● ZIEL DER ÜBUNG:
Schreibe den Text über die Fichtenborkenkäfer im Anschluss an seinen letzten Satz weiter.

● VORLIEGENDER TEXT:

+ + + + + + +

Borkenkäfer

Nach den Eisheiligen kommen die Käfer wieder

Borkenkäfer
Cornelia Triebenbacher, Karin Bork und Hannes Lemme
am Freitag, 17.05.2019 - 13:36

Die niedrigen Temperaturen Ende April und Anfang Mai haben den Schwärmflug der Fichtenborkenkäfer kurzfristig gebremst.

Die Käfer der ersten Schwärmwelle, die um die Osterfeiertage stattfand, haben bevorzugt unter der Rinde überwintert. Nach ihrem Ausflug haben sie sich vor allem in noch liegendes Holz im Wald eingebohrt und sind derzeit bei der Brutanlage. Trotz der kühlen Witterung sind z.T. massive Bohrmehlhäufchen auf den befallenen liegenden Stämmen zu sehen. 

Aus den niederbayerischen Landkreisen Rottal-Inn und Deggendorf sowie in den tieferen Lagen der Landkreise Regen und Freyung-Grafenau wird bereits Stehendbefall gemeldet. In den Bruthölzern wird eine verzögerte Eiablage beobachtet. Diese Brut- und Entwicklungsverzögerung bedeutet jedoch keine Entwarnung für das restliche Borkenkäferjahr.

+ + + + + + +

● BEREITGESTELLTE DATEN:
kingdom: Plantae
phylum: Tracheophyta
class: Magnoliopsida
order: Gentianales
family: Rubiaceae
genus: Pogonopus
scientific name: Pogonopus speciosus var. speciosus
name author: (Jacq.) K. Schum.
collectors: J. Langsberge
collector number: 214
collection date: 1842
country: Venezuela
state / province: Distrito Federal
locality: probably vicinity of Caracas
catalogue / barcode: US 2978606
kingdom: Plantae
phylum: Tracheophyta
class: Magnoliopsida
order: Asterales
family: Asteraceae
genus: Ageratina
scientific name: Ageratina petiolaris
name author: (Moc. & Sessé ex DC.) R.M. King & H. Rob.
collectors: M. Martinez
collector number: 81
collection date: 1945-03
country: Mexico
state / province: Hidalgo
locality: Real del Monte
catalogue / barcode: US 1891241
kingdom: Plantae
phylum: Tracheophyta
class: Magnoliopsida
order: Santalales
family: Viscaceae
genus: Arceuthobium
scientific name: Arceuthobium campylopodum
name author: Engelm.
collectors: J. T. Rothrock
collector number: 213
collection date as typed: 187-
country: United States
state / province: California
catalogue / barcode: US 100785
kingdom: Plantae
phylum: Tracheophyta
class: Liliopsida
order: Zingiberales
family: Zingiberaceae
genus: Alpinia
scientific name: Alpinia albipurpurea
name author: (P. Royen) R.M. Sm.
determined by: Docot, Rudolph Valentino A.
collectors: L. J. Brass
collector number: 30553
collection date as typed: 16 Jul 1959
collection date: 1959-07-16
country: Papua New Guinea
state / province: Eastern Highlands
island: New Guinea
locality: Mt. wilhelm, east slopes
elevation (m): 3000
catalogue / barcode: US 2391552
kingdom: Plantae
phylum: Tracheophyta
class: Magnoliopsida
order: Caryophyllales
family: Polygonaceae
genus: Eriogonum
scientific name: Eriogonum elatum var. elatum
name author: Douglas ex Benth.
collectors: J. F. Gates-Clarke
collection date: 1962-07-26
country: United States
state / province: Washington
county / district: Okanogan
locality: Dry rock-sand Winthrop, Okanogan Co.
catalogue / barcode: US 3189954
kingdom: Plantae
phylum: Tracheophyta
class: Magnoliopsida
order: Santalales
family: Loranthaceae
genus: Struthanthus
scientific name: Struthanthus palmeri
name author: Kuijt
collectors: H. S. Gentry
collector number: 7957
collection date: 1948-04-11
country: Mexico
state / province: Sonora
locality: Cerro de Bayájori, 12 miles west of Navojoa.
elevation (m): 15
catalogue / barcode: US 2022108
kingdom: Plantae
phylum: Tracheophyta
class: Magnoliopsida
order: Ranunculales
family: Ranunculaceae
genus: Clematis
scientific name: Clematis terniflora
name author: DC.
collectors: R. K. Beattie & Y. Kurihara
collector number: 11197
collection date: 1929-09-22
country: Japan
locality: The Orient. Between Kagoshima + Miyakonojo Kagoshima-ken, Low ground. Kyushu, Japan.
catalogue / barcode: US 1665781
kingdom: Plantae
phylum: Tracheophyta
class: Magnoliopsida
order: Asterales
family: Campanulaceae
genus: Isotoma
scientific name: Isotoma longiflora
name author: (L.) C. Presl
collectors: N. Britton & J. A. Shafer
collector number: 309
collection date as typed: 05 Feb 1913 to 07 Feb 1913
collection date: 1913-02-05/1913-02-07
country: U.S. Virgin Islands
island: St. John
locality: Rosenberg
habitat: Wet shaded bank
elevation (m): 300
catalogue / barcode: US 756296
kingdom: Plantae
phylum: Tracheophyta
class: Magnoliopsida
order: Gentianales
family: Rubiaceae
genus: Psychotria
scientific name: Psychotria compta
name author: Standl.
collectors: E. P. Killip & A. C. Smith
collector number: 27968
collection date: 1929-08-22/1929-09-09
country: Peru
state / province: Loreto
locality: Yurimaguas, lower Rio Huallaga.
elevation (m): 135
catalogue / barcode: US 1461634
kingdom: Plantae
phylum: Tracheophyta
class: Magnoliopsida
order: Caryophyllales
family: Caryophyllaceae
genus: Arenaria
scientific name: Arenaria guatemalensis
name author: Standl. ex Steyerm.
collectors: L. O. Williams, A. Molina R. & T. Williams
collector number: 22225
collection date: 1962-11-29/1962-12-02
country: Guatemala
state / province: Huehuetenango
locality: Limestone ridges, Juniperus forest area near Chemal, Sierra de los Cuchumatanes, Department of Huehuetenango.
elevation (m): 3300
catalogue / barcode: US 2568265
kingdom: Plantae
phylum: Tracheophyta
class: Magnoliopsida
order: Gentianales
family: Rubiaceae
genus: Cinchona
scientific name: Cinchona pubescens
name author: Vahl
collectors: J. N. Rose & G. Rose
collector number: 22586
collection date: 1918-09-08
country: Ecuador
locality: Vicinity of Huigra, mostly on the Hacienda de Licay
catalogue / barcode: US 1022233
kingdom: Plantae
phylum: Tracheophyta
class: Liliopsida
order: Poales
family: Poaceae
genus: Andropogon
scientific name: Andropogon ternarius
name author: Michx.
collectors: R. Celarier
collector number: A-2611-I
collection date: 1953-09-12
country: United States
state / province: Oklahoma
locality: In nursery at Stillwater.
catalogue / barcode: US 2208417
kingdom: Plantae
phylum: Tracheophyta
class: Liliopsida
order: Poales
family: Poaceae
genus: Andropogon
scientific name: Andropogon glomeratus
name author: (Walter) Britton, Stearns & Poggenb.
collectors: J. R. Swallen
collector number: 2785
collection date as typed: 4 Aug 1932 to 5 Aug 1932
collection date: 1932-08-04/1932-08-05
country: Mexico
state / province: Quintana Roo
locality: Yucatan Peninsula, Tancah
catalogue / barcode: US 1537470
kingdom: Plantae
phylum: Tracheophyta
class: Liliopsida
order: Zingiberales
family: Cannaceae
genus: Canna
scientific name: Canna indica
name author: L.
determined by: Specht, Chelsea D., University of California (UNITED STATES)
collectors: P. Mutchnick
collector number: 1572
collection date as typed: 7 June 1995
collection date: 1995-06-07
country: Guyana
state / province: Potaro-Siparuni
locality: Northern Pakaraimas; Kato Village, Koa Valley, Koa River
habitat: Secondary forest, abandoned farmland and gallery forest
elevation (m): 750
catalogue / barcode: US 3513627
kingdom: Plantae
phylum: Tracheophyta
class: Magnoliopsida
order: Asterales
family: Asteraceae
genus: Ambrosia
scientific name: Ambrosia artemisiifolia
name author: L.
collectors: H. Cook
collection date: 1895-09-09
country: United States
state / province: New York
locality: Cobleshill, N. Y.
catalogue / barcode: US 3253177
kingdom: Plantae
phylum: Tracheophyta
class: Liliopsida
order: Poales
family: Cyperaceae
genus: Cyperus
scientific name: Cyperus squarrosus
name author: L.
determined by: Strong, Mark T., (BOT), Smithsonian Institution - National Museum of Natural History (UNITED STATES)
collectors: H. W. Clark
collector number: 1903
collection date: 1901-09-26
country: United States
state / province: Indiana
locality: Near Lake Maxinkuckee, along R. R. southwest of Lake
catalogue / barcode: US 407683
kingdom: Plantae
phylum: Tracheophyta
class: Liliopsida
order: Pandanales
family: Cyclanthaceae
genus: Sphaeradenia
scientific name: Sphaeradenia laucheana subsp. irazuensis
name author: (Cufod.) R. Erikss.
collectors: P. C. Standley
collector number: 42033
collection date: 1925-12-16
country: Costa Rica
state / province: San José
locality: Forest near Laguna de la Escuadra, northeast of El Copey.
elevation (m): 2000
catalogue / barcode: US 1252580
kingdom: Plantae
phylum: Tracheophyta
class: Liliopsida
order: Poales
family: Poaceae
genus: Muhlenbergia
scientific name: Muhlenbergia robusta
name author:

+ + + + + + +

● ANTWORT:
Sobald es in den kommenden Tagen wieder wärmer wird - voraussichtlich ab Ende der Woche- stehen die Buchdrucker und Kupferstecher in den Startlöchern und werden geballt ausfliegen. In dieser „zweiten“ Schwärmwelle fliegen nun vor allem die Borkenkäfer, die in der Bodenstreu überwintert haben zur Anlage der ersten Generation aus. In der kommenden Woche ist deshalb mit starkem Stehendbefall zu rechnen.